Un po' dimagrito e con un sorriso malinconico, in effetti Vittorio Cecchi Gori si presenta ora come un uomo «pacificato», «perché tanto che ci vuoi fare quando a un tuo giudice gli danno 12 anni per corruzione». Ed è in qualche modo questa nuova fase della sua vita che vedremo nel documentario che Simone Isola e Marco Spagnoli stanno dedicando a uno dei personaggi chiave del cinema italiano. Sarà anche per quest'aria di festa di fine delle riprese, in attesa di vedere Cecchi Gori - Di vizi e di virtù probabilmente a settembre al festival di Venezia. Un lavoro impressionante, «delle 15mila foto conservate ne abbiamo utilizzate 1800» spiega il regista Spagnoli mentre su un monitor scorrono, sempre accanto a Mario e a Vittorio Cecchi Gori, i volti di Bruce Willis, Andreotti, Brad Pitt mentre Roberto Benigni, Giuseppe Tornatore, Leonardo Pieraccioni, Carlo Verdone, Lino Banfi e Marco Risi nel documentario racconteranno il loro rapporto speciale con i Cecchi Gori.
«Con alcuni di loro ho un po' battibeccato, soprattutto per via della storia delle morti alla fine dei film, con Benigni insistevo che in La vita è bella non c'era bisogno di sentire la mitragliata finale.
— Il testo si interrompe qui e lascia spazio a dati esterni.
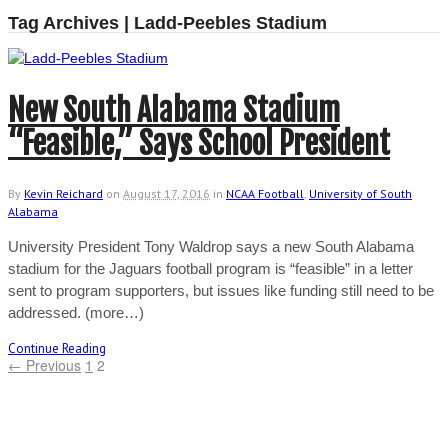
Tag Archives | Ladd-Peebles Stadium
New South Alabama Stadium
“Feasible,” Says School President
By
Kevin Reichard
on
August 17, 2016
in
NCAA Football
,
University of South
Alabama
University President Tony Waldrop says a new South Alabama
stadium for the Jaguars football program is “feasible” in a letter
sent to program supporters, but issues like funding still need to be
addressed. (more…)
Continue Reading
← Previous
1
2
Ovviamente la lasciò.
Anche a Massimo Troisi dicevo che non doveva morire nel Postino ma, tre giorni prima che morisse veramente, mi scrisse: Non ti devi preoccupare, ricordati che Troisi per il pubblico è sempre vivo e lo spettacolo continua». Come gli Oscar vinti per questi due film (e per Mediterraneo), ora finiti come centrotavola.